> What the exercise asks: Leaving out the images, please reproduce each line below exactly.

Document structure recognition data:
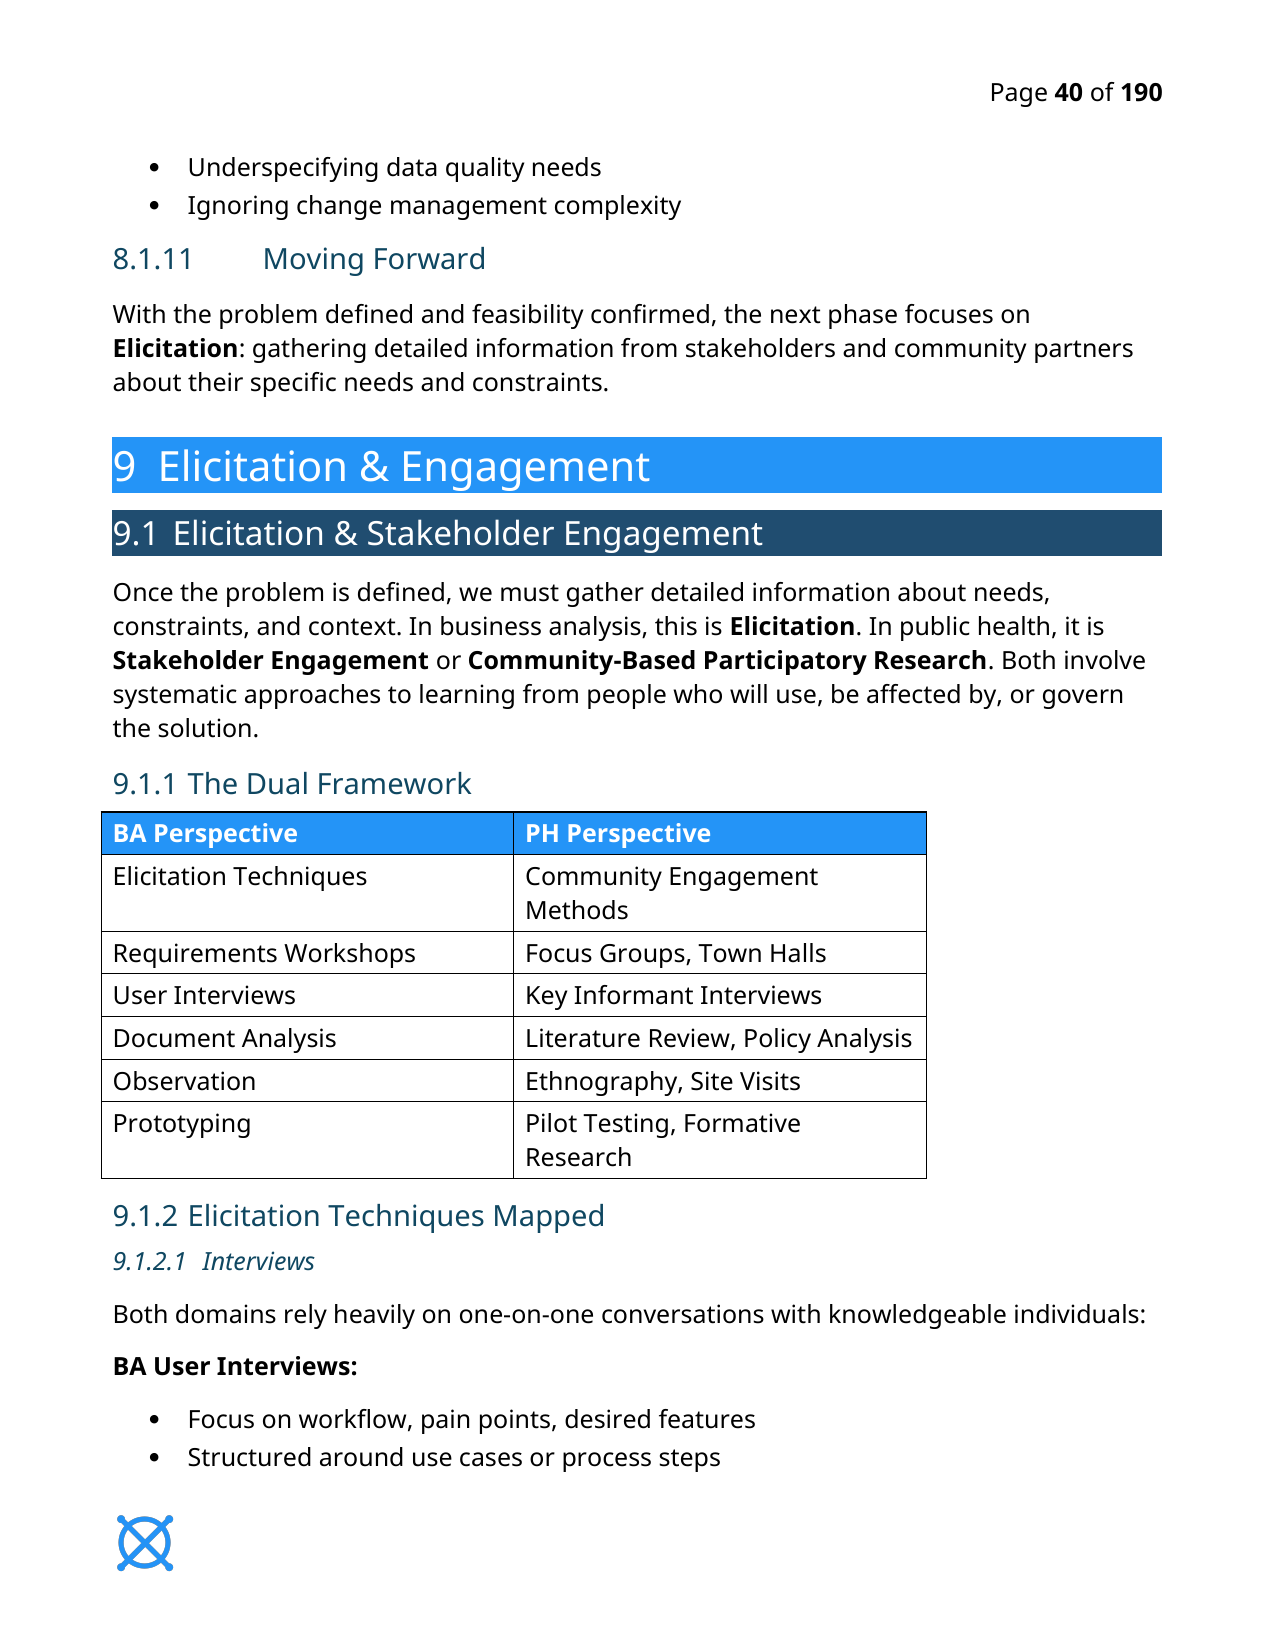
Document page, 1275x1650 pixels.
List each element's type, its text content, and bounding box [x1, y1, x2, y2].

table_cell Community Engagement Methods [514, 855, 926, 931]
subtitle Moving Forward [112, 238, 1162, 278]
table_cell Focus Groups, Town Halls [514, 932, 926, 973]
text Once the problem is defined, we must gather detailed information about needs, constraints, and context. In business analysis, this is Elicitation. In public health, it is Stakeholder Engagement or Community-Based Participatory Research. Both involve systematic approaches to learning from people who will use, be affected by, or govern the solution. [112, 574, 1162, 744]
list Focus on workflow, pain points, desired features [150, 1402, 1162, 1436]
list Structured around use cases or process steps [150, 1440, 1162, 1474]
subtitle Elicitation Techniques Mapped [112, 1195, 1162, 1235]
table_cell Ethnography, Site Visits [514, 1060, 926, 1101]
list Underspecifying data quality needs [150, 150, 1162, 184]
table_cell Elicitation Techniques [102, 855, 513, 931]
table_cell Key Informant Interviews [514, 974, 926, 1016]
table_header PH Perspective [514, 813, 926, 854]
subtitle Elicitation & Engagement [112, 437, 1162, 493]
table_cell Observation [102, 1060, 513, 1101]
subtitle Interviews [112, 1243, 1162, 1277]
list Ignoring change management complexity [150, 188, 1162, 222]
table_header BA Perspective [102, 813, 513, 854]
picture [112, 1511, 177, 1575]
text With the problem defined and feasibility confirmed, the next phase focuses on Elicitation: gathering detailed information from stakeholders and community partners about their specific needs and constraints. [112, 297, 1162, 399]
table_cell Requirements Workshops [102, 932, 513, 973]
table_cell Pilot Testing, Formative Research [514, 1102, 926, 1178]
table_cell User Interviews [102, 974, 513, 1016]
text Both domains rely heavily on one-on-one conversations with knowledgeable individuals: [112, 1296, 1162, 1330]
table_cell Document Analysis [102, 1017, 513, 1058]
subtitle Elicitation & Stakeholder Engagement [112, 510, 1162, 556]
text BA User Interviews: [112, 1349, 1162, 1383]
table_cell Literature Review, Policy Analysis [514, 1017, 926, 1058]
table_cell Prototyping [102, 1102, 513, 1178]
subtitle The Dual Framework [112, 763, 1162, 803]
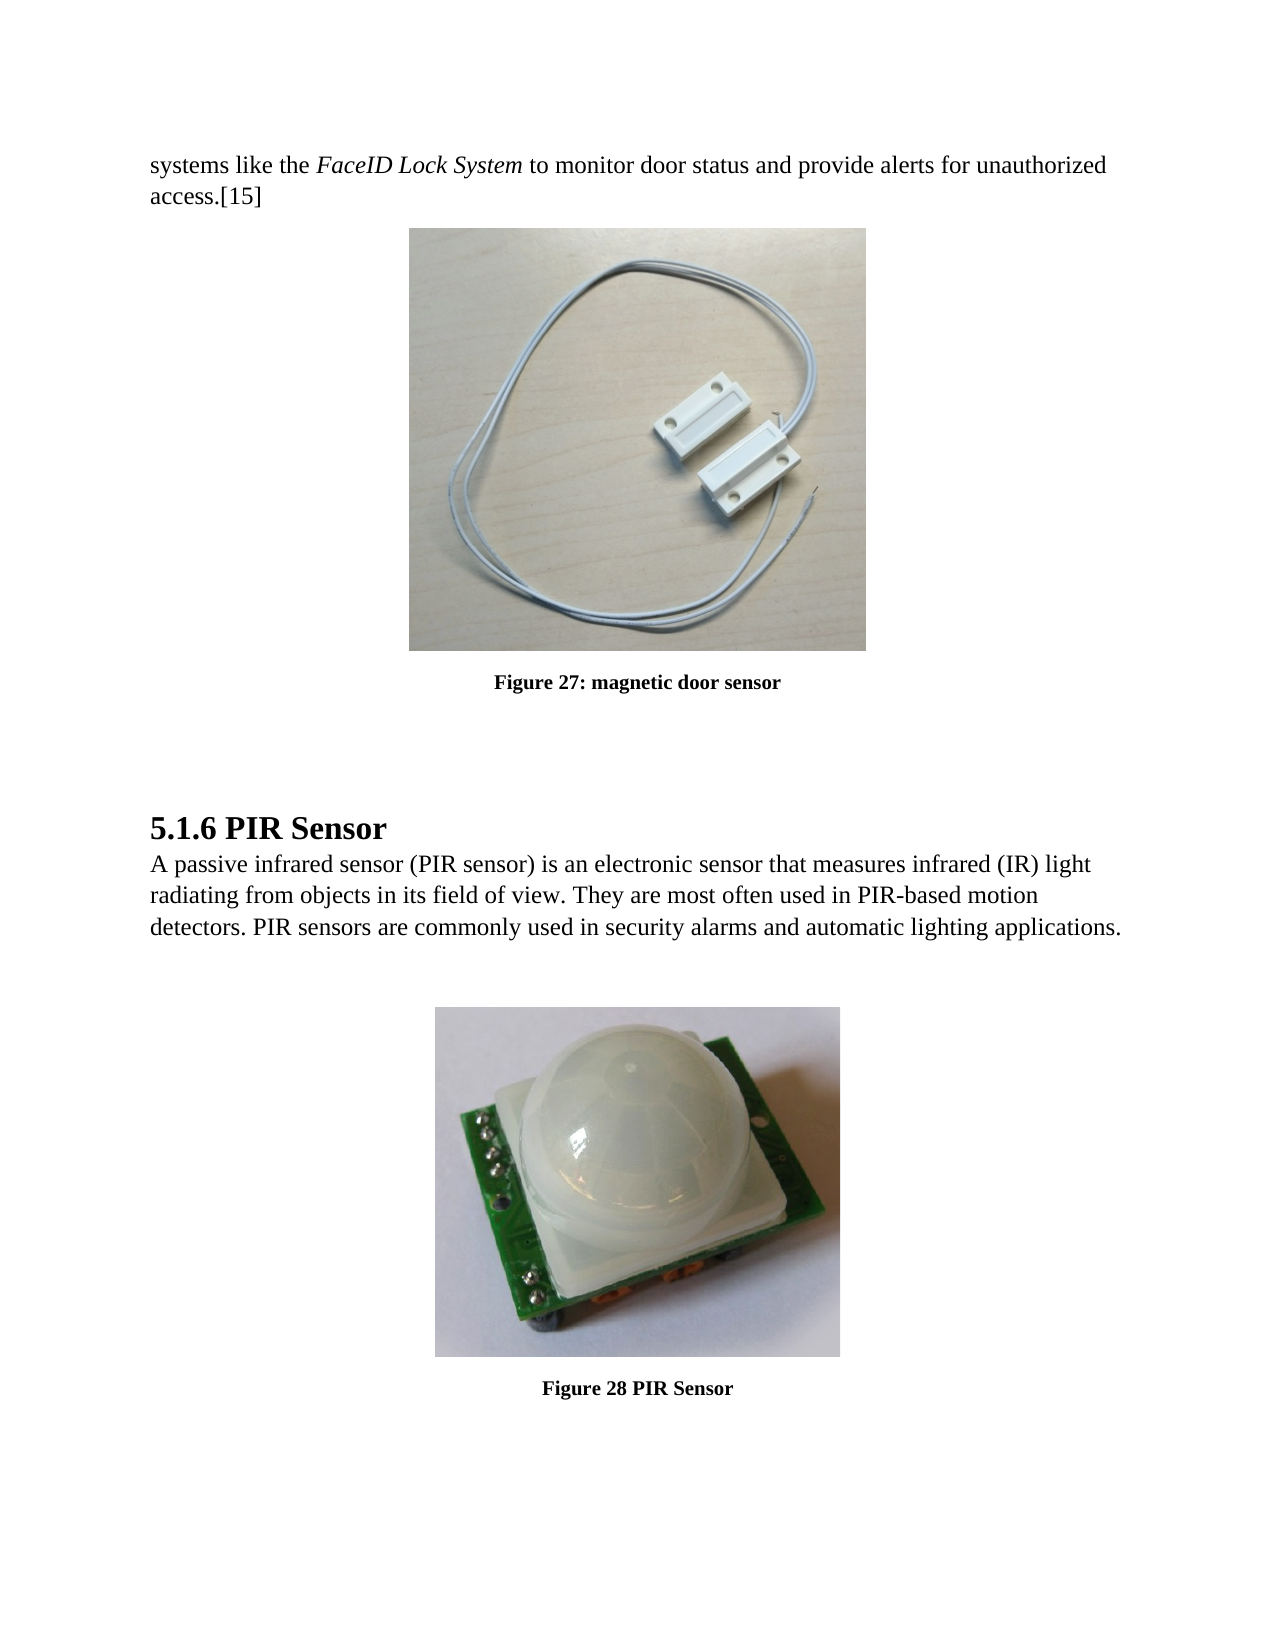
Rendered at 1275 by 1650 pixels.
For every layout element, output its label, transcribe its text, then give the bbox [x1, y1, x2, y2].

> Response area:
Document page, 1275x1650 pixels.
List each element's type, its text content, and bounding box [x1, y1, x2, y2].

table_cell Community Engagement Methods [514, 855, 926, 931]
subtitle Moving Forward [112, 238, 1162, 278]
table_cell Focus Groups, Town Halls [514, 932, 926, 973]
text Once the problem is defined, we must gather detailed information about needs, constraints, and context. In business analysis, this is Elicitation. In public health, it is Stakeholder Engagement or Community-Based Participatory Research. Both involve systematic approaches to learning from people who will use, be affected by, or govern the solution. [112, 574, 1162, 744]
list Focus on workflow, pain points, desired features [150, 1402, 1162, 1436]
list Structured around use cases or process steps [150, 1440, 1162, 1474]
subtitle Elicitation Techniques Mapped [112, 1195, 1162, 1235]
table_cell Ethnography, Site Visits [514, 1060, 926, 1101]
list Underspecifying data quality needs [150, 150, 1162, 184]
table_cell Elicitation Techniques [102, 855, 513, 931]
table_cell Key Informant Interviews [514, 974, 926, 1016]
table_header PH Perspective [514, 813, 926, 854]
subtitle Elicitation & Engagement [112, 437, 1162, 493]
table_cell Observation [102, 1060, 513, 1101]
subtitle Interviews [112, 1243, 1162, 1277]
list Ignoring change management complexity [150, 188, 1162, 222]
table_header BA Perspective [102, 813, 513, 854]
picture [112, 1511, 177, 1575]
text With the problem defined and feasibility confirmed, the next phase focuses on Elicitation: gathering detailed information from stakeholders and community partners about their specific needs and constraints. [112, 297, 1162, 399]
table_cell Requirements Workshops [102, 932, 513, 973]
table_cell Pilot Testing, Formative Research [514, 1102, 926, 1178]
table_cell User Interviews [102, 974, 513, 1016]
text Both domains rely heavily on one-on-one conversations with knowledgeable individuals: [112, 1296, 1162, 1330]
table_cell Document Analysis [102, 1017, 513, 1058]
subtitle Elicitation & Stakeholder Engagement [112, 510, 1162, 556]
text BA User Interviews: [112, 1349, 1162, 1383]
table_cell Literature Review, Policy Analysis [514, 1017, 926, 1058]
table_cell Prototyping [102, 1102, 513, 1178]
subtitle The Dual Framework [112, 763, 1162, 803]
Rendered at 1275 by 1650 pixels.
For every layout element, output its label, transcribe its text, then give the bbox [x1, y1, x2, y2].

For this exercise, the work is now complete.